Ben bu krizde de bu kuralın geçerli olduğunu düşünüyorum. Türkiye Batı’dan destek bulabildiği oranda Rusya’dan uzaklaşacaktır. Batı’dan destek bulamadığı oranda Rusya’ya taviz verme çizgisinden tam olarak çıkamayacaktır. Bazı ulusalcı çevrelerin önerdiği tam bağımsız iki taraflı köprüleri atacak bir çizginin de 21. yüzyıl dünya siyasetiyle uzlaşmadığını düşünüyorum. Tabii ki, Türkiye’nin bağımsız bir politika izlemesi gerekiyor ama bağımsız politika iki tarafla da köprüleri atmak demek değildir. Ben bu son krizin aslında Osmanlı’nın 19. yüzyılda Rusya’ya karşı olan yürüttüğü politikayla belli oranda parallelik gösterdiğini görüyorum. İçinde yaşadığımız krize 19.yüzyıldan iki tane farklı örnek verebiliriz. Bunlardan bir tanesi 1856 Kırım Savaşı, diğeri 1877-78 Osmanlı Rus Harbi’dir. Bu üçgensel ilişkinin aslında iki savaşta da geçerli olduğunu görüyoruz. Osmanlı, 19. Yüzyıl boyunca özellikle İngiltere’den Rusya karşısında ciddi destek alıyordu ve buna güvenerek Rusya karşısında sınırlarını korumaya çalışıyordu. 1856 Kırım Savaşı, temelinde Osmanlı – Rus savaşıdır. Fakat, Osmanlı o savaşı kaybetmesin diye savaş başladıktan hemen sonra İngiltere – Fransa Osmanlı Hükümeti’ne destek vermiştir. Bu sayede Osmanlı çok daha zayıf güçlere sahip olmasına rağmen Rusya’yı yenmiştir. Ardından savaş sonrası Osmanlı tarafından imzalanan Paris Anlaşması, Osmanlı’nın Batı ile olan ilişkilerindeki en tepe noktadır.

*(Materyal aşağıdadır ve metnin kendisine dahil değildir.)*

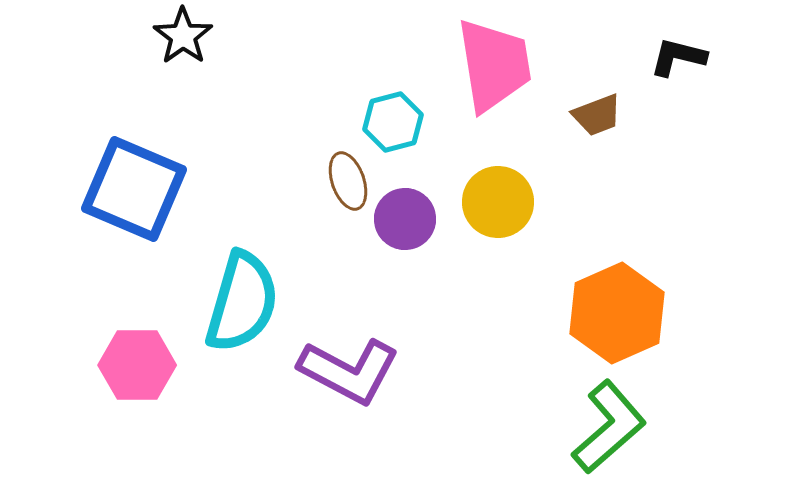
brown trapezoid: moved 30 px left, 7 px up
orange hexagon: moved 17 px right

Bugün bahsettiğiniz üçgen kırıldı mı?
Bugün bu üçgen kırılmadı. Sadece, ne yazık ki Türkiye’nin Batı ile ilişkilerinin 1856 değil, 1877-78 seviyesinde olduğumuzu düşünüyorum. Osmanlı Hükümeti geçmiş tecrübelerden yola çıkarak, nasıl olsa İngiltere’den destek gelecek düşüncesinin rahatlığı ile Rusya savaşa girdi 1877’de. İngiltere, Osmanlı’yı yalnız bıraktığı için de Osmanlı bu savaşı kaybetti ve bu kayıp ciddi bir toprak kaybına gerilemeye neden oldu.
Devamında ise İngiltere ve Fransa’nın yüz çevirdiği bir ortamda kapalı bir rejime sahip olan Prusya’ya yaklaştık ve iç siyasette buna paralel olarak Abdülhamid’in otokratik yönetimine girdik. 1877-78 savaşında İngiltere’nin desteğini geri çekmesinin çeşitli nedenleri vardı bunun bir tanesi Ortadoğu’da artık Süveyş Kanalı’nın açılmasıyla Osmanlı’yı Rusya karşısında ayakta tutma politikası önemini yitirmişti. Ben, Amerika’nın Ortadoğu’dan çekilmesinin buna paralel bir durum olduğunu düşünüyorum. ABD, Ortadoğu’dan çekilmeseydi Türkiye’den bu kadar kolay vazgeçemezdi. Daha da önemlisi, 1876 yılında Balkanlarda Osmanlı Yönetimine karşı çıkan isyanı Osmanlı’nın çok sert bastırması sonrası İngiltere’de iktidar olan Gladstone önderliğindeki liberallerin çok güçlü bir Anti-Osmanlı çizgiye girdiğini ve bunun sonrasında kamuoyu baskısı nedeniyle Osmanlı’ya destek vermek istemediğini görüyoruz. Ben, Suriyeli Kürtler ve Türk Hükümeti’nin yaşadığı bu kriz sonrası Amerikan ve Batı kamuoyunun benzer şekilde sadece Anti-Erdoğan-AKP değil, ciddi bir Türkiye nefreti çizgisine girdiğini düşünüyorum. Türkiye Batı’dan bu krizde açık bir destek alamayacak ve Batı ülkeleriyle AKP arasındaki köprüler çok uzun süredir atılmış duruma geldi. Türkiye’nin bunu değiştirmesi için çok sağlam bir patinaj yapması gerekiyor. Bunun için de Rusya ile ciddi anlamda köprüleri atması lazım. En azından S-400’leri geri göndererek özellikle Türkiye-ABD arasında belli bir güven ortamı yaratılabilir. AB ülkeleriyle anlaşma için de Suriyeli mülteciler konusunda karşılıklı adımlar atılması beklenecektir. Bunun sonucunda da TSK’nın bu sıkıntılı durumdan belli oranda kurtaracak adımların atılmasının mümkün olacağını düşünüyorum. Çünkü şu son krizde 36 askerin şehit edilmesi gerçekten içimizi yaraladı. Umarım devamı gelmez.